>>>>
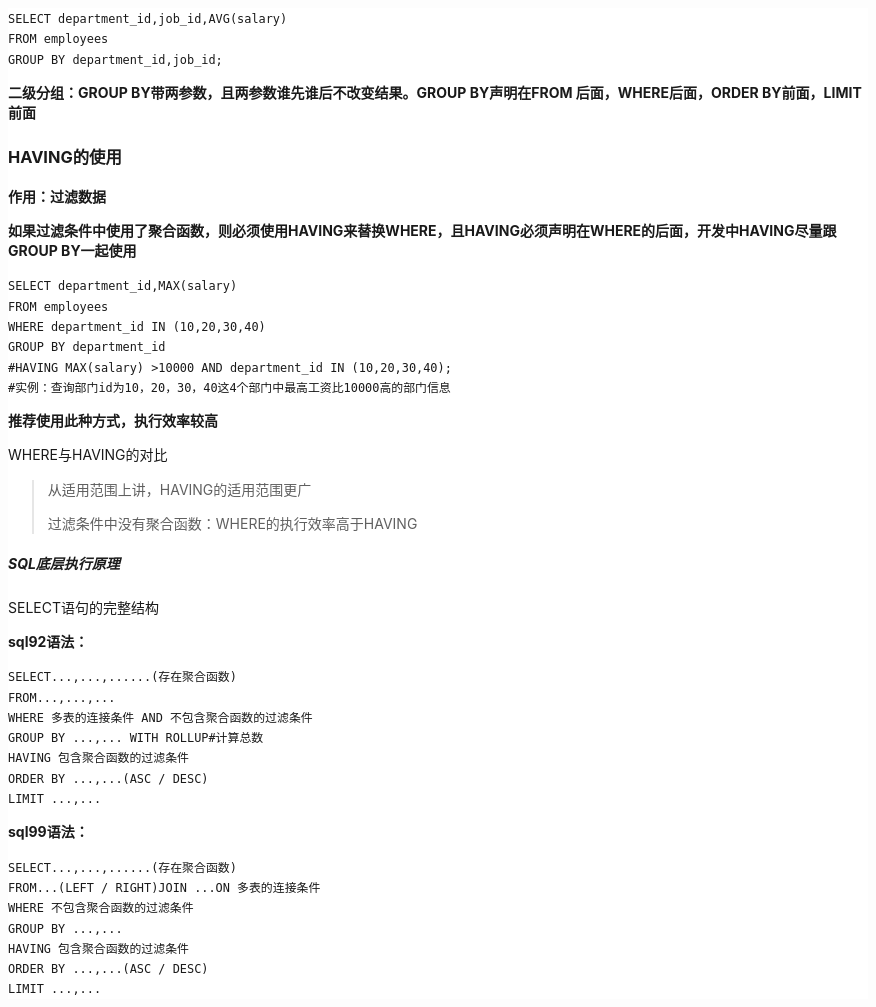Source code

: 

```mysql
SELECT department_id,job_id,AVG(salary)
FROM employees
GROUP BY department_id,job_id;
```

**二级分组：GROUP BY带两参数，且两参数谁先谁后不改变结果。GROUP BY声明在FROM 后面，WHERE后面，ORDER BY前面，LIMIT前面**



### HAVING的使用

**作用：过滤数据**

**如果过滤条件中使用了聚合函数，则必须使用HAVING来替换WHERE，且HAVING必须声明在WHERE的后面，开发中HAVING尽量跟GROUP BY一起使用**

```mysql
SELECT department_id,MAX(salary)
FROM employees
WHERE department_id IN (10,20,30,40)
GROUP BY department_id
#HAVING MAX(salary) >10000 AND department_id IN (10,20,30,40);
#实例：查询部门id为10，20，30，40这4个部门中最高工资比10000高的部门信息
```

**推荐使用此种方式，执行效率较高**



WHERE与HAVING的对比

> 从适用范围上讲，HAVING的适用范围更广
>
> 过滤条件中没有聚合函数：WHERE的执行效率高于HAVING

##### SQL底层执行原理

SELECT语句的完整结构

**sql92语法：**

```mysql
SELECT...,...,......(存在聚合函数)
FROM...,...,...
WHERE 多表的连接条件 AND 不包含聚合函数的过滤条件
GROUP BY ...,... WITH ROLLUP#计算总数
HAVING 包含聚合函数的过滤条件
ORDER BY ...,...(ASC / DESC)
LIMIT ...,... 
```

**sql99语法：**

```mysql
SELECT...,...,......(存在聚合函数)
FROM...(LEFT / RIGHT)JOIN ...ON 多表的连接条件
WHERE 不包含聚合函数的过滤条件
GROUP BY ...,...
HAVING 包含聚合函数的过滤条件
ORDER BY ...,...(ASC / DESC)
LIMIT ...,... 
```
<<<<
* [What you have to do]
Could you give the listing again exactly, minus its pictures?

* [Expected answer]
Source code

: 

```mysql
SELECT department_id,job_id,AVG(salary)
FROM employees
GROUP BY department_id,job_id;
```

**二级分组：GROUP BY带两参数，且两参数谁先谁后不改变结果。GROUP BY声明在FROM 后面，WHERE后面，ORDER BY前面，LIMIT前面**



### HAVING的使用

**作用：过滤数据**

**如果过滤条件中使用了聚合函数，则必须使用HAVING来替换WHERE，且HAVING必须声明在WHERE的后面，开发中HAVING尽量跟GROUP BY一起使用**

```mysql
SELECT department_id,MAX(salary)
FROM employees
WHERE department_id IN (10,20,30,40)
GROUP BY department_id
#HAVING MAX(salary) >10000 AND department_id IN (10,20,30,40);
#实例：查询部门id为10，20，30，40这4个部门中最高工资比10000高的部门信息
```

**推荐使用此种方式，执行效率较高**



WHERE与HAVING的对比

> 从适用范围上讲，HAVING的适用范围更广
>
> 过滤条件中没有聚合函数：WHERE的执行效率高于HAVING

##### SQL底层执行原理

SELECT语句的完整结构

**sql92语法：**

```mysql
SELECT...,...,......(存在聚合函数)
FROM...,...,...
WHERE 多表的连接条件 AND 不包含聚合函数的过滤条件
GROUP BY ...,... WITH ROLLUP#计算总数
HAVING 包含聚合函数的过滤条件
ORDER BY ...,...(ASC / DESC)
LIMIT ...,... 
```

**sql99语法：**

```mysql
SELECT...,...,......(存在聚合函数)
FROM...(LEFT / RIGHT)JOIN ...ON 多表的连接条件
WHERE 不包含聚合函数的过滤条件
GROUP BY ...,...
HAVING 包含聚合函数的过滤条件
ORDER BY ...,...(ASC / DESC)
LIMIT ...,... 
```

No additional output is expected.